**WHAT YOU SHOULD DO**
Reproduce the lines below verbatim. Pictures are to be omitted.

====== EXTRACTED MATERIAL ======

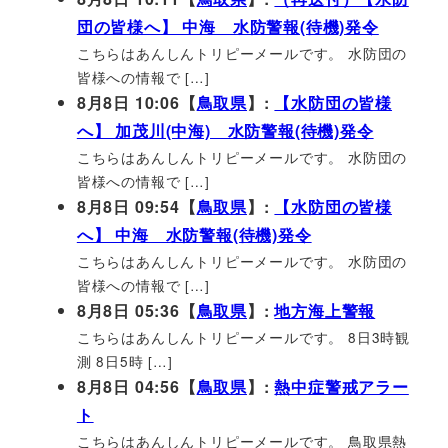
団の皆様へ】 中海 水防警報(待機)発令
こちらはあんしんトリピーメールです。 水防団の
皆様への情報で […]
8月8日 10:06【
鳥取県
】:
【水防団の皆様
へ】 加茂川(中海) 水防警報(待機)発令
こちらはあんしんトリピーメールです。 水防団の
皆様への情報で […]
8月8日 09:54【
鳥取県
】:
【水防団の皆様
へ】 中海 水防警報(待機)発令
こちらはあんしんトリピーメールです。 水防団の
皆様への情報で […]
8月8日 05:36【
鳥取県
】:
地方海上警報
こちらはあんしんトリピーメールです。 8日3時観
測 8日5時 […]
8月8日 04:56【
鳥取県
】:
熱中症警戒アラー
ト
こちらはあんしんトリピーメールです。 鳥取県熱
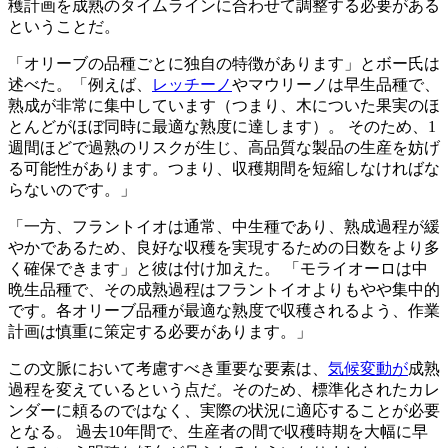
穫計画を成熟のタイムラインに合わせて調整する必要がある
ということだ。
「オリーブの品種ごとに独自の特徴があります」とボー氏は
述べた。「例えば、
レッチーノ
やマウリーノは早生品種で、
熟成が非常に集中しています（つまり、木についた果実のほ
とんどがほぼ同時に最適な熟度に達します）。 そのため、1
週間ほどで過熟のリスクが生じ、高品質な製品の生産を妨げ
る可能性があります。つまり、収穫期間を短縮しなければな
らないのです。」
「
一方、フラントイオは通常、中生種であり、熟成過程が緩
やかであるため、良好な収穫を実現するための日数をより多
く確保できます」と彼は付け加えた。
「モライオーロは中
晩生品種で、その成熟過程はフラントイオよりもやや集中的
です。各オリーブ品種が最適な熟度で収穫されるよう、作業
計画は慎重に策定する必要があります。」
この文脈において考慮すべき重要な要素は、
気候変動が
成熟
過程を変えているという点だ。そのため、標準化されたカレ
ンダーに頼るのではなく、実際の状況に適応することが必要
となる。 過去10年間で、生産者の間で収穫時期を大幅に早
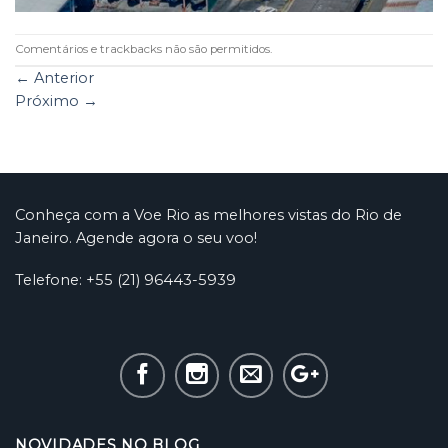
Comentários e trackbacks não são permitidos.
←
Anterior
Próximo
→
Conheça com a Voe Rio as melhores vistas do Rio de
Janeiro. Agende agora o seu voo!
Telefone: +55 (21) 96443-5939
NOVIDADES NO BLOG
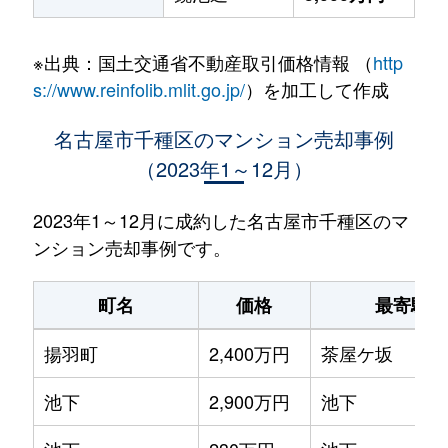
※出典：国土交通省不動産取引価格情報 （
http
s://www.reinfolib.mlit.go.jp/
）を加工して作成
名古屋市千種区のマンション売却事例
（2023年1～12月）
2023年1～12月に成約した名古屋市千種区のマ
ンション売却事例です。
町名
価格
最寄駅
揚羽町
2,400万円
茶屋ケ坂
池下
2,900万円
池下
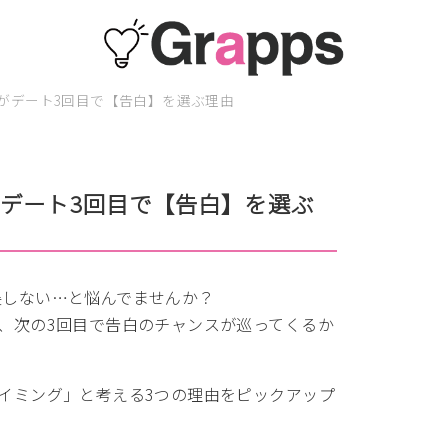
がデート3回目で【告白】を選ぶ理由
デート3回目で【告白】を選ぶ
展しない…と悩んでませんか？
、次の3回目で告白のチャンスが巡ってくるか
イミング」と考える3つの理由をピックアップ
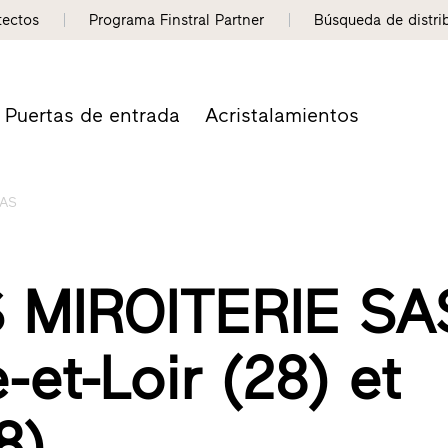
tectos
Programa Finstral Partner
Búsqueda de distri
Puertas de entrada
Acristalamientos
SAS
 MIROITERIE SA
-et-Loir (28) et
8)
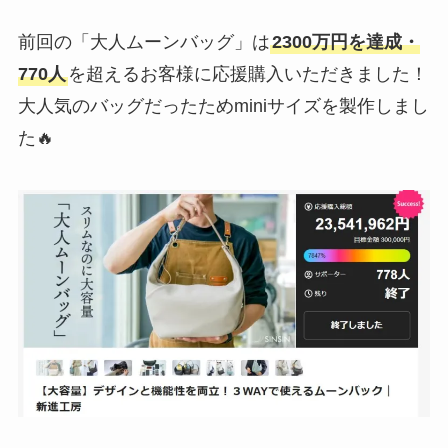
前回の「大人ムーンバッグ」は
2300万円を達成・
770人
を超えるお客様に応援購入いただきました！
大人気のバッグだったためminiサイズを製作しまし
た🔥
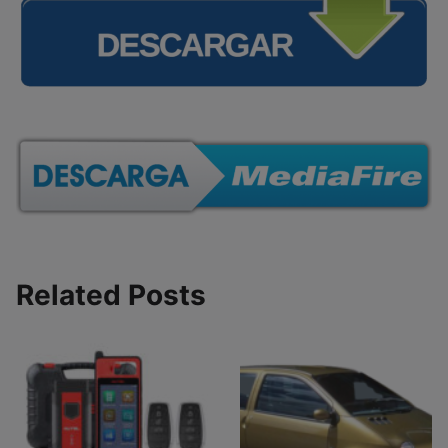
Related Posts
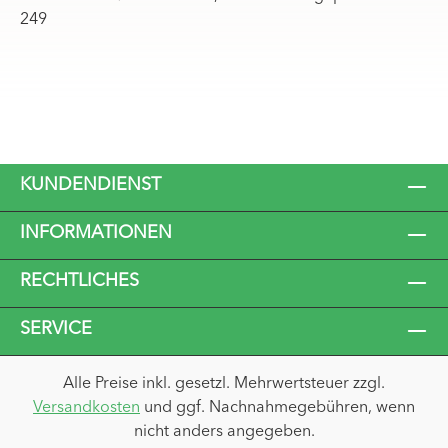
249
KUNDENDIENST
INFORMATIONEN
RECHTLICHES
SERVICE
Alle Preise inkl. gesetzl. Mehrwertsteuer zzgl.
Versandkosten
und ggf. Nachnahmegebühren, wenn
nicht anders angegeben.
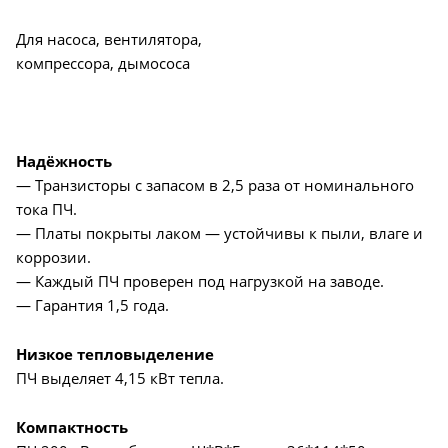
Для насоса, вентилятора,
компрессора, дымососа
Надёжность
— Транзисторы с запасом в 2,5 раза от номинального
тока ПЧ.
— Платы покрыты лаком — устойчивы к пыли, влаге и
коррозии.
— Каждый ПЧ проверен под нагрузкой на заводе.
— Гарантия 1,5 года.
Низкое тепловыделение
ПЧ выделяет 4,15 кВт тепла.
Компактность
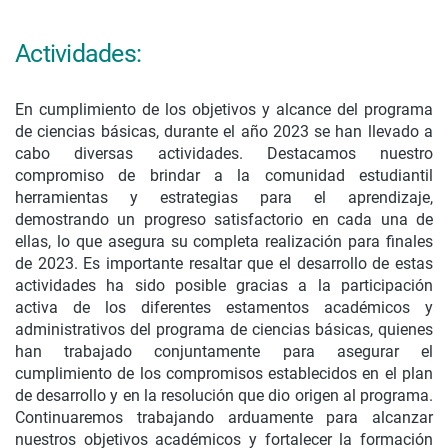
Actividades:
En cumplimiento de los objetivos y alcance del programa
de ciencias básicas, durante el año 2023 se han llevado a
cabo diversas actividades. Destacamos nuestro
compromiso de brindar a la comunidad estudiantil
herramientas y estrategias para el aprendizaje,
demostrando un progreso satisfactorio en cada una de
ellas, lo que asegura su completa realización para finales
de 2023. Es importante resaltar que el desarrollo de estas
actividades ha sido posible gracias a la participación
activa de los diferentes estamentos académicos y
administrativos del programa de ciencias básicas, quienes
han trabajado conjuntamente para asegurar el
cumplimiento de los compromisos establecidos en el plan
de desarrollo y en la resolución que dio origen al programa.
Continuaremos trabajando arduamente para alcanzar
nuestros objetivos académicos y fortalecer la formación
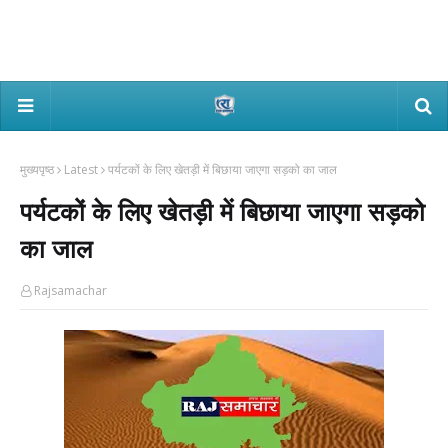
मुख्यपृष्ठ
Latest
पर्यटकों के लिए खेतड़ी में बिछाया जाएगा सड़को का जाल
पर्यटकों के लिए खेतड़ी में बिछाया जाएगा सड़को
का जाल
Rajsamachar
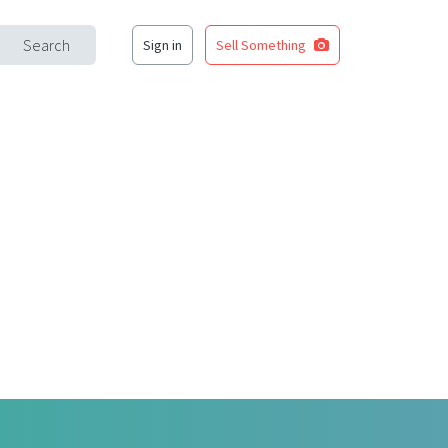
Search
Sign in
Sell Something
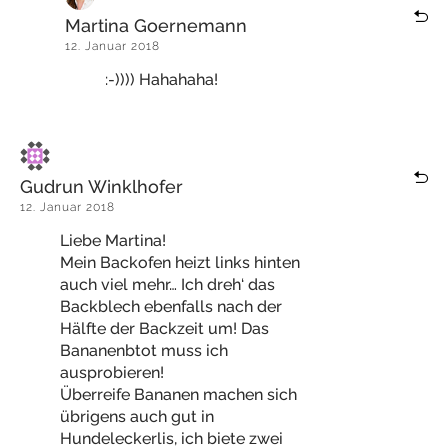
Martina Goernemann
12. Januar 2018
:-)))) Hahahaha!
Gudrun Winklhofer
12. Januar 2018
Liebe Martina!
Mein Backofen heizt links hinten
auch viel mehr… Ich dreh‘ das
Backblech ebenfalls nach der
Hälfte der Backzeit um! Das
Bananenbtot muss ich
ausprobieren!
Überreife Bananen machen sich
übrigens auch gut in
Hundeleckerlis, ich biete zwei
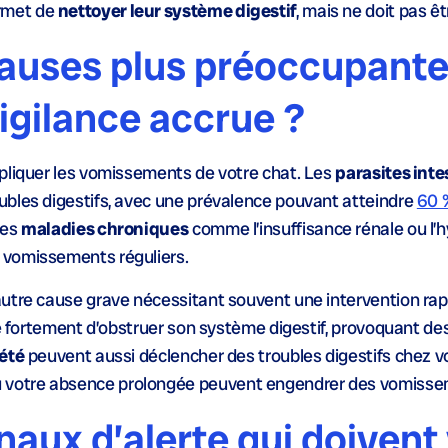
rmet de
nettoyer leur système digestif
, mais ne doit pas ê
causes plus préoccupante
igilance accrue ?
pliquer les vomissements de votre chat. Les
parasites inte
ubles digestifs, avec une prévalence pouvant atteindre
60 
Des
maladies chroniques
comme l’insuffisance rénale ou l’h
 vomissements réguliers.
utre cause grave nécessitant souvent une intervention rapi
ue fortement d’obstruer son système digestif, provoquant de
iété
peuvent aussi déclencher des troubles digestifs chez vo
votre absence prolongée peuvent engendrer des vomisse
naux d’alerte qui doivent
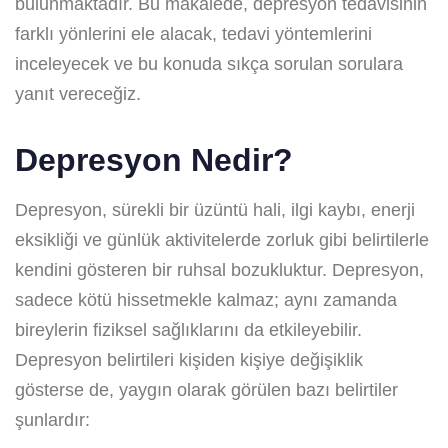
bulunmaktadır. Bu makalede, depresyon tedavisinin
farklı yönlerini ele alacak, tedavi yöntemlerini
inceleyecek ve bu konuda sıkça sorulan sorulara
yanıt vereceğiz.
Depresyon Nedir?
Depresyon, sürekli bir üzüntü hali, ilgi kaybı, enerji
eksikliği ve günlük aktivitelerde zorluk gibi belirtilerle
kendini gösteren bir ruhsal bozukluktur. Depresyon,
sadece kötü hissetmekle kalmaz; aynı zamanda
bireylerin fiziksel sağlıklarını da etkileyebilir.
Depresyon belirtileri kişiden kişiye değişiklik
gösterse de, yaygın olarak görülen bazı belirtiler
şunlardır:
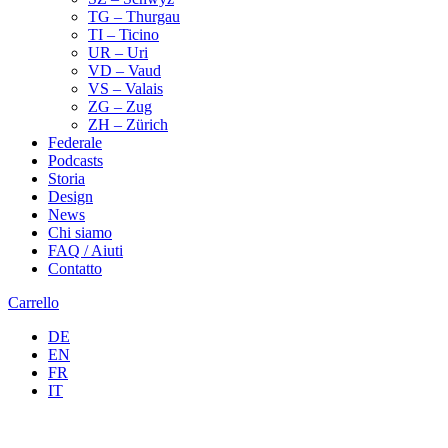
TG – Thurgau
TI – Ticino
UR – Uri
VD – Vaud
VS – Valais
ZG – Zug
ZH – Zürich
Federale
Podcasts
Storia
Design
News
Chi siamo
FAQ / Aiuti
Contatto
Carrello
DE
EN
FR
IT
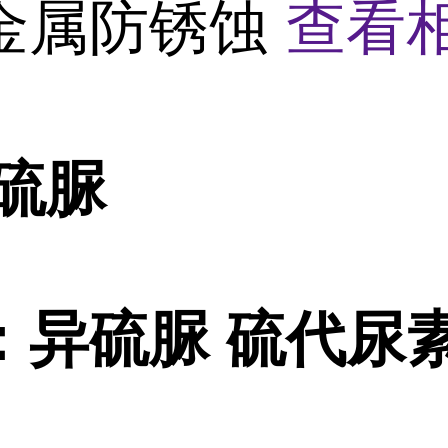
金属防锈蚀
查看
硫脲
：异硫脲 硫代尿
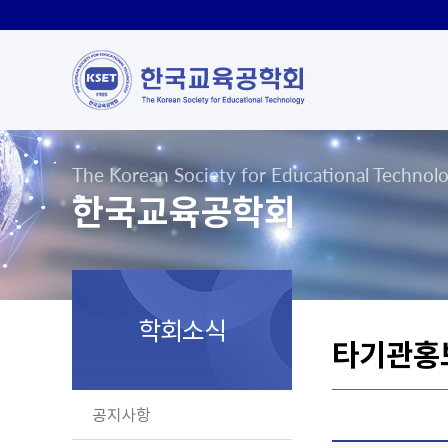
The Korean Society for Educational Technol
한국교육공학회
학회소식
타기관홍
공지사항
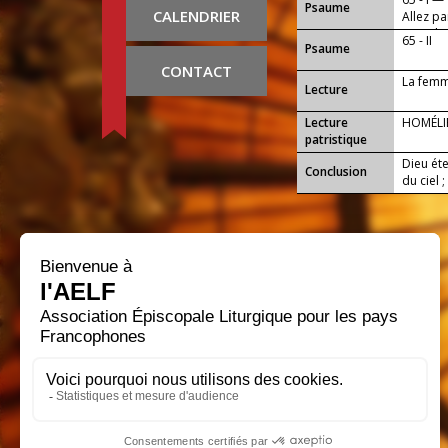
Psaume
CALENDRIER
Allez p
toute la 
65 - II
Psaume
CONTACT
La femm
Lecture
Lecture
HOMÉLI
patristique
Dieu ét
Conclusion
du ciel 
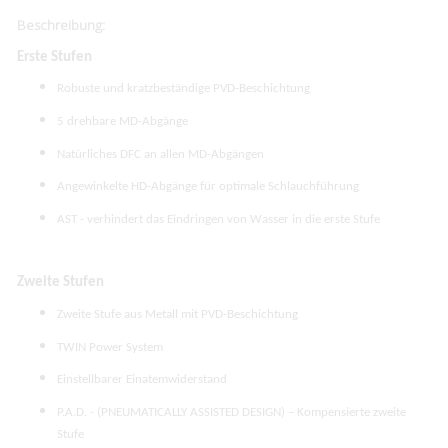
Beschreibung:
Erste Stufen
Robuste und kratzbeständige PVD-Beschichtung
5 drehbare MD-Abgänge
Natürliches DFC an allen MD-Abgängen
Angewinkelte HD-Abgänge für optimale Schlauchführung
AST - verhindert das Eindringen von Wasser in die erste Stufe
Zweite Stufen
Zweite Stufe aus Metall mit PVD-Beschichtung
TWIN Power System
Einstellbarer Einatemwiderstand
P.A.D. - (PNEUMATICALLY ASSISTED DESIGN) – Kompensierte zweite
Stufe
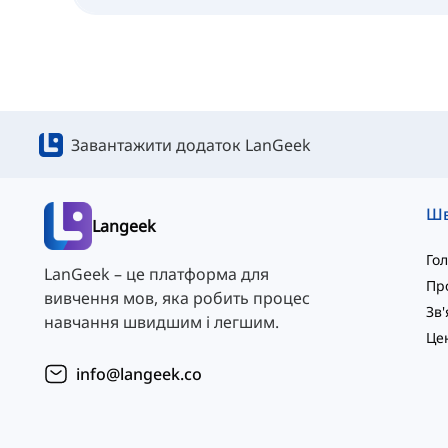
Завантажити додаток LanGeek
Langeek
Го
LanGeek – це платформа для
Пр
вивчення мов, яка робить процес
навчання швидшим і легшим.
info@langeek.co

======

**RESPONSE**
団の皆様へ】 中海 水防警報(待機)発令
こちらはあんしんトリピーメールです。 水防団の
皆様への情報で […]
8月8日 10:06【
鳥取県
】:
【水防団の皆様
へ】 加茂川(中海) 水防警報(待機)発令
こちらはあんしんトリピーメールです。 水防団の
皆様への情報で […]
8月8日 09:54【
鳥取県
】:
【水防団の皆様
へ】 中海 水防警報(待機)発令
こちらはあんしんトリピーメールです。 水防団の
皆様への情報で […]
8月8日 05:36【
鳥取県
】:
地方海上警報
こちらはあんしんトリピーメールです。 8日3時観
測 8日5時 […]
8月8日 04:56【
鳥取県
】:
熱中症警戒アラー
ト
こちらはあんしんトリピーメールです。 鳥取県熱
穫計画を成熟のタイムラインに合わせて調整する必要がある
ということだ。
「オリーブの品種ごとに独自の特徴があります」とボー氏は
述べた。「例えば、
レッチーノ
やマウリーノは早生品種で、
熟成が非常に集中しています（つまり、木についた果実のほ
とんどがほぼ同時に最適な熟度に達します）。 そのため、1
週間ほどで過熟のリスクが生じ、高品質な製品の生産を妨げ
る可能性があります。つまり、収穫期間を短縮しなければな
らないのです。」
「
一方、フラントイオは通常、中生種であり、熟成過程が緩
やかであるため、良好な収穫を実現するための日数をより多
く確保できます」と彼は付け加えた。
「モライオーロは中
晩生品種で、その成熟過程はフラントイオよりもやや集中的
です。各オリーブ品種が最適な熟度で収穫されるよう、作業
計画は慎重に策定する必要があります。」
この文脈において考慮すべき重要な要素は、
気候変動が
成熟
過程を変えているという点だ。そのため、標準化されたカレ
ンダーに頼るのではなく、実際の状況に適応することが必要
となる。 過去10年間で、生産者の間で収穫時期を大幅に早
Comentários e trackbacks não são permitidos.
←
Anterior
Próximo
→
Conheça com a Voe Rio as melhores vistas do Rio de
Janeiro. Agende agora o seu voo!
Telefone: +55 (21) 96443-5939
NOVIDADES NO BLOG
※出典：国土交通省不動産取引価格情報 （
http
s://www.reinfolib.mlit.go.jp/
）を加工して作成
名古屋市千種区のマンション売却事例
（2023年1～12月）
2023年1～12月に成約した名古屋市千種区のマ
ンション売却事例です。
町名
価格
最寄駅
揚羽町
2,400万円
茶屋ケ坂
池下
2,900万円
池下
がデート3回目で【告白】を選ぶ理由
デート3回目で【告白】を選ぶ
展しない…と悩んでませんか？
、次の3回目で告白のチャンスが巡ってくるか
イミング」と考える3つの理由をピックアップ
tectos
Programa Finstral Partner
Búsqueda de distri
Puertas de entrada
Acristalamientos
SAS
 MIROITERIE SA
-et-Loir (28) et
8)
前回の「大人ムーンバッグ」は
2300万円を達成・
770人
を超えるお客様に応援購入いただきました！
大人気のバッグだったためminiサイズを製作しまし
た🔥
Related Posts
249
KUNDENDIENST
INFORMATIONEN
RECHTLICHES
SERVICE
Alle Preise inkl. gesetzl. Mehrwertsteuer zzgl.
Versandkosten
und ggf. Nachnahmegebühren, wenn
nicht anders angegeben.
Для насоса, вентилятора,
компрессора, дымососа
Надёжность
— Транзисторы с запасом в 2,5 раза от номинального
тока ПЧ.
— Платы покрыты лаком — устойчивы к пыли, влаге и
коррозии.
— Каждый ПЧ проверен под нагрузкой на заводе.
— Гарантия 1,5 года.
Низкое тепловыделение
ПЧ выделяет 4,15 кВт тепла.
Компактность
Actividades:
En cumplimiento de los objetivos y alcance del programa
de ciencias básicas, durante el año 2023 se han llevado a
cabo diversas actividades. Destacamos nuestro
compromiso de brindar a la comunidad estudiantil
herramientas y estrategias para el aprendizaje,
demostrando un progreso satisfactorio en cada una de
ellas, lo que asegura su completa realización para finales
de 2023. Es importante resaltar que el desarrollo de estas
actividades ha sido posible gracias a la participación
activa de los diferentes estamentos académicos y
administrativos del programa de ciencias básicas, quienes
han trabajado conjuntamente para asegurar el
cumplimiento de los compromisos establecidos en el plan
de desarrollo y en la resolución que dio origen al programa.
Continuaremos trabajando arduamente para alcanzar
nuestros objetivos académicos y fortalecer la formación
मुख्यपृष्ठ
Latest
पर्यटकों के लिए खेतड़ी में बिछाया जाएगा सड़को का जाल
पर्यटकों के लिए खेतड़ी में बिछाया जाएगा सड़को
का जाल
Rajsamachar
Search
Sign in
Sell Something
Martina Goernemann
12. Januar 2018
:-)))) Hahahaha!
Gudrun Winklhofer
12. Januar 2018
Liebe Martina!
Mein Backofen heizt links hinten
auch viel mehr… Ich dreh‘ das
Backblech ebenfalls nach der
Hälfte der Backzeit um! Das
Bananenbtot muss ich
ausprobieren!
Überreife Bananen machen sich
übrigens auch gut in
Hundeleckerlis, ich biete zwei
rmet de
nettoyer leur système digestif
, mais ne doit pas ê
causes plus préoccupante
igilance accrue ?
pliquer les vomissements de votre chat. Les
parasites inte
ubles digestifs, avec une prévalence pouvant atteindre
60 
Des
maladies chroniques
comme l’insuffisance rénale ou l’h
 vomissements réguliers.
utre cause grave nécessitant souvent une intervention rapi
ue fortement d’obstruer son système digestif, provoquant de
iété
peuvent aussi déclencher des troubles digestifs chez vo
votre absence prolongée peuvent engendrer des vomisse
naux d’alerte qui doivent
bulunmaktadır. Bu makalede, depresyon tedavisinin
farklı yönlerini ele alacak, tedavi yöntemlerini
inceleyecek ve bu konuda sıkça sorulan sorulara
yanıt vereceğiz.
Depresyon Nedir?
Depresyon, sürekli bir üzüntü hali, ilgi kaybı, enerji
eksikliği ve günlük aktivitelerde zorluk gibi belirtilerle
kendini gösteren bir ruhsal bozukluktur. Depresyon,
sadece kötü hissetmekle kalmaz; aynı zamanda
bireylerin fiziksel sağlıklarını da etkileyebilir.
Depresyon belirtileri kişiden kişiye değişiklik
gösterse de, yaygın olarak görülen bazı belirtiler
şunlardır:
TG – Thurgau
TI – Ticino
UR – Uri
VD – Vaud
VS – Valais
ZG – Zug
ZH – Zürich
Federale
Podcasts
Storia
Design
News
Chi siamo
FAQ / Aiuti
Contatto
Carrello
DE
EN
FR
IT
金属防锈蚀
查看
硫脲
：异硫脲 硫代尿
The Korean Society for Educational Technol
한국교육공학회
학회소식
타기관홍
공지사항
Psaume
CALENDRIER
Allez p
toute la 
65 - II
Psaume
CONTACT
La femm
Lecture
Lecture
HOMÉLI
patristique
Dieu ét
Conclusion
du ciel 
Beschreibung:
Erste Stufen
Robuste und kratzbeständige PVD-Beschichtung
5 drehbare MD-Abgänge
Natürliches DFC an allen MD-Abgängen
Angewinkelte HD-Abgänge für optimale Schlauchführung
AST - verhindert das Eindringen von Wasser in die erste Stufe
Zweite Stufen
Zweite Stufe aus Metall mit PVD-Beschichtung
TWIN Power System
Einstellbarer Einatemwiderstand
P.A.D. - (PNEUMATICALLY ASSISTED DESIGN) – Kompensierte zweite
Stufe
Завантажити додаток LanGeek
Langeek
Го
LanGeek – це платформа для
Пр
вивчення мов, яка робить процес
навчання швидшим і легшим.
info@langeek.co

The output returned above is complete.